There is a useful thought experiment for evaluating any new HR tech company. If they stopped building tomorrow, what changes?
For most, the answer is not much. The enterprise keeps running. The stack still works. The world moves on because what they were building was an improvement on something that already existed. Valuable work, but not irreplaceable.
Most companies in HR tech are competing for the same buyers, the same budgets, and often solving variations of the same problems. Insygna is not in that competition. It is building in a part of the market where there is no competition, because the category does not exist yet.
AI agents are already inside the enterprise. They are executing tasks, spending budget, and representing organizations. What the enterprise does not have is any infrastructure to manage them the way it manages a workforce. Enterprises have no way to verify who these agents are, no rules governing what they are authorized to do, and no record of what they actually did. The HR tech industry, which exists precisely to solve how work gets done and by whom, has nothing built for this.
Insygna's entire product arc is oriented around a problem the rest of the industry has not yet figured out how to approach. That is just an honest assessment of where the market is right now.
The HR tech industry has done this before. When contingent labor became a meaningful part of the workforce, the industry built vendor management systems. When hiring at scale broke without data, it built talent intelligence. The pattern is consistent: the industry builds what enterprises need to keep operating.
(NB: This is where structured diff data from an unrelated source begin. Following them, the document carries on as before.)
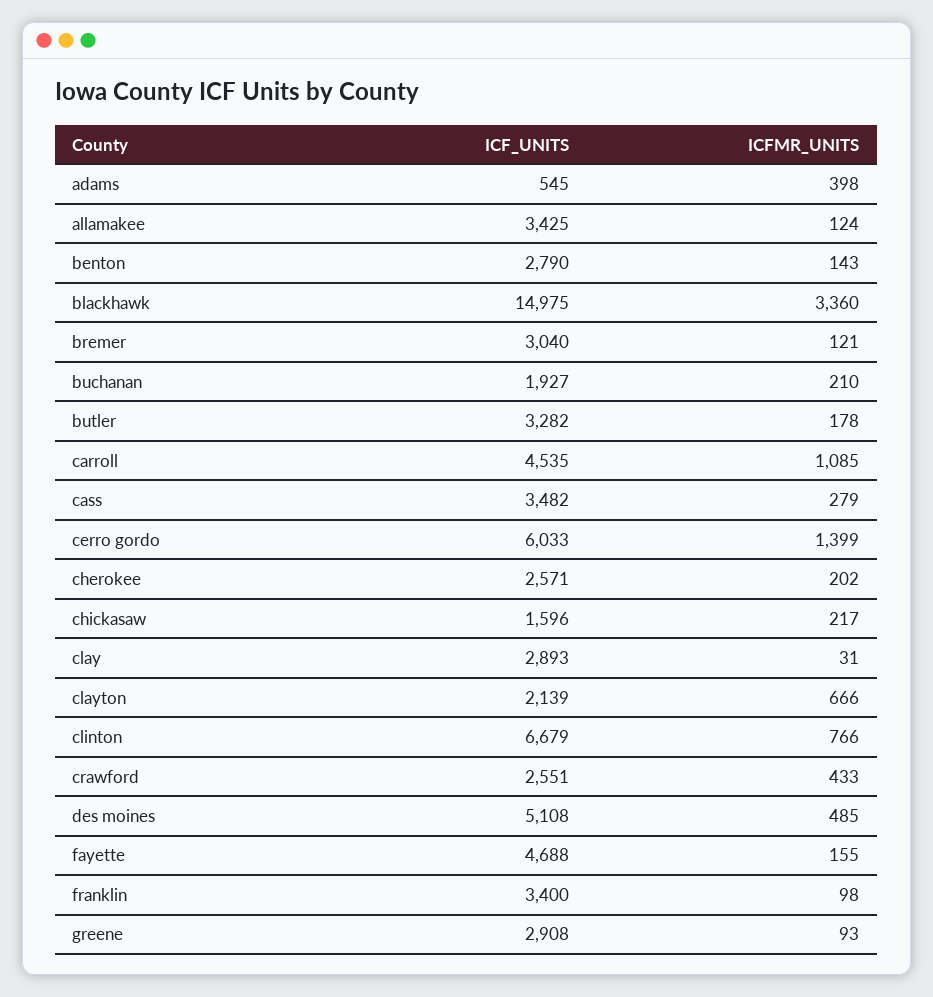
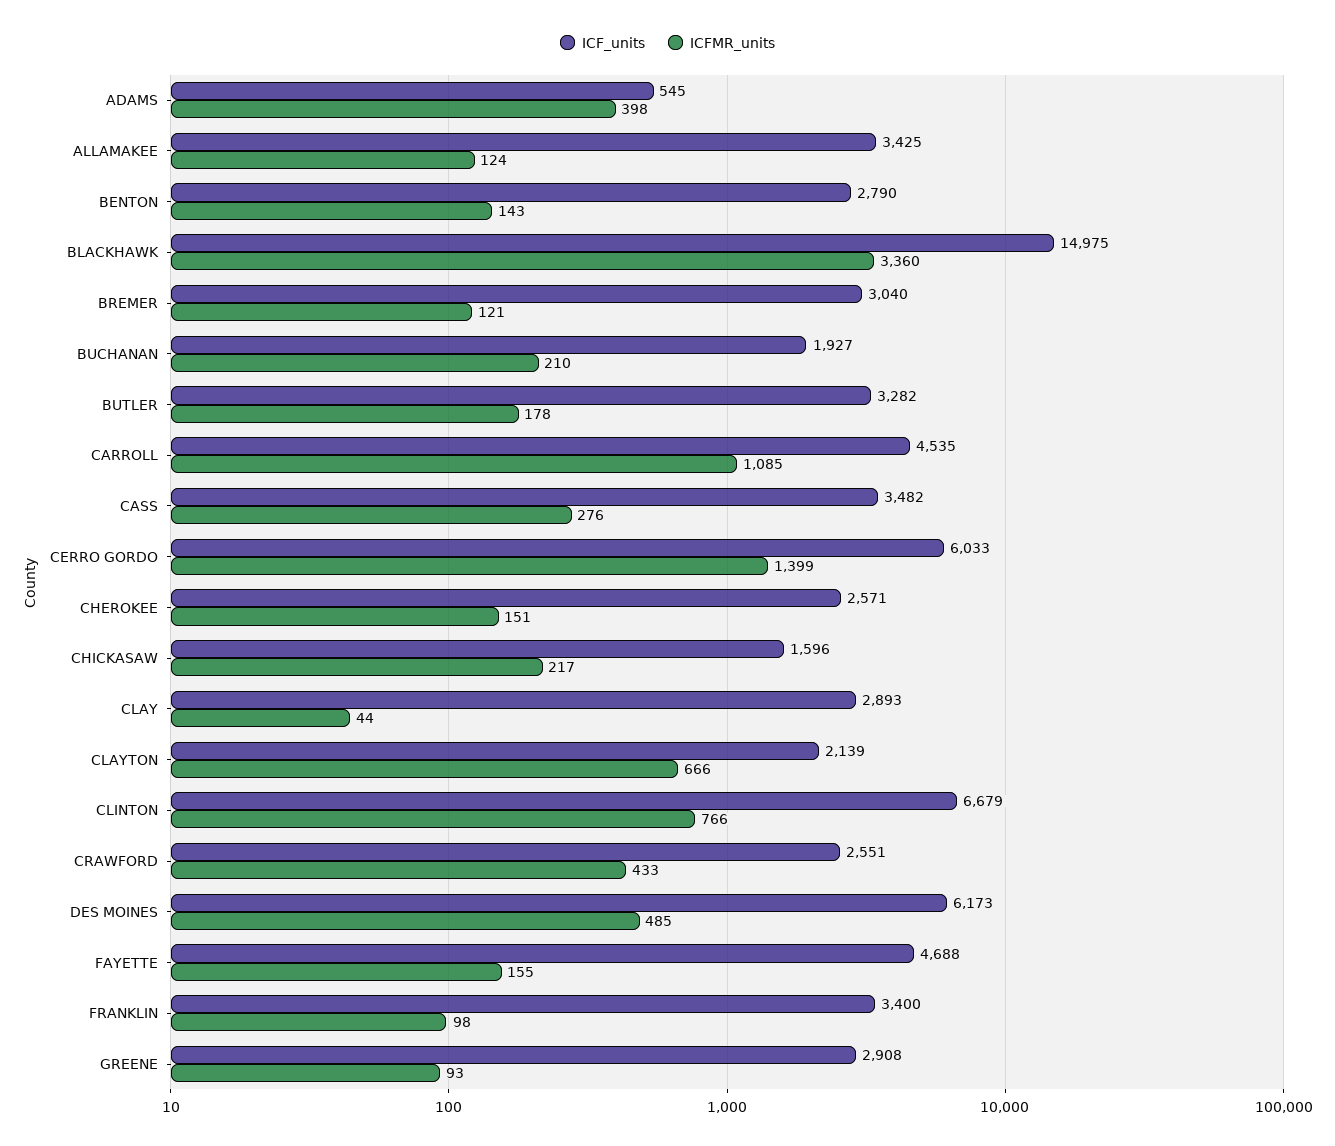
  {
    "ICF_UNITS": {
      "adams": 545,
      "allamakee": 3425,
      "benton": 2790,
      "blackhawk": 14975,
      "bremer": 3040,
      "buchanan": 1927,
      "butler": 3282,
      "carroll": 4535,
      "cass": 3482,
      "cerro gordo": 6033,
      "cherokee": 2571,
      "chickasaw": 1596,
      "clay": 2893,
      "clayton": 2139,
      "clinton": 6679,
      "crawford": 2551,
-     "des moines": 5108,
+     "des moines": 6173,
      "fayette": 4688,
      "franklin": 3400,
      "greene": 2908
    },
    "ICFMR_UNITS": {
      "adams": 398,
      "allamakee": 124,
      "benton": 143,
      "blackhawk": 3360,
      "bremer": 121,
      "buchanan": 210,
      "butler": 178,
      "carroll": 1085,
-     "cass": 279,
+     "cass": 276,
      "cerro gordo": 1399,
-     "cherokee": 202,
+     "cherokee": 151,
      "chickasaw": 217,
-     "clay": 31,
+     "clay": 44,
      "clayton": 666,
      "clinton": 766,
      "crawford": 433,
      "des moines": 485,
      "fayette": 155,
      "franklin": 98,
      "greene": 93
    }
  }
Enterprises need this now. The Chief AI Enablement Officers being created, the CHROs being handed AI workforce accountability, the procurement teams trying to govern AI spend, they are all operating without the tools their jobs require. Those tools did not exist until Insygna came out of stealth.
Every organization building AI agents internally and every vendor selling agentic AI today is implicitly assuming this infrastructure will exist. The category Insygna is creating is not optional infrastructure.
What comes next is predictable, because it always happens this way. Someone creates a category from nothing, proves it works, and then a wave of startups arrives to do it better, cheaper, or for a specific vertical.
Salesforce defined CRM and dozens of competitors followed. PeopleSoft, Inc. established what an HRIS could be and the market eventually produced Workday , BambooHR , and a hundred others. Taleo built applicant tracking into an enterprise staple and the ATS market became one of the most crowded in HR tech. Zendesk showed what conversational support software could do and now there are more chatbot companies than anyone can count.
That is how healthy markets work. The 0 to 1 is the hard part, and the 1 to n always follows.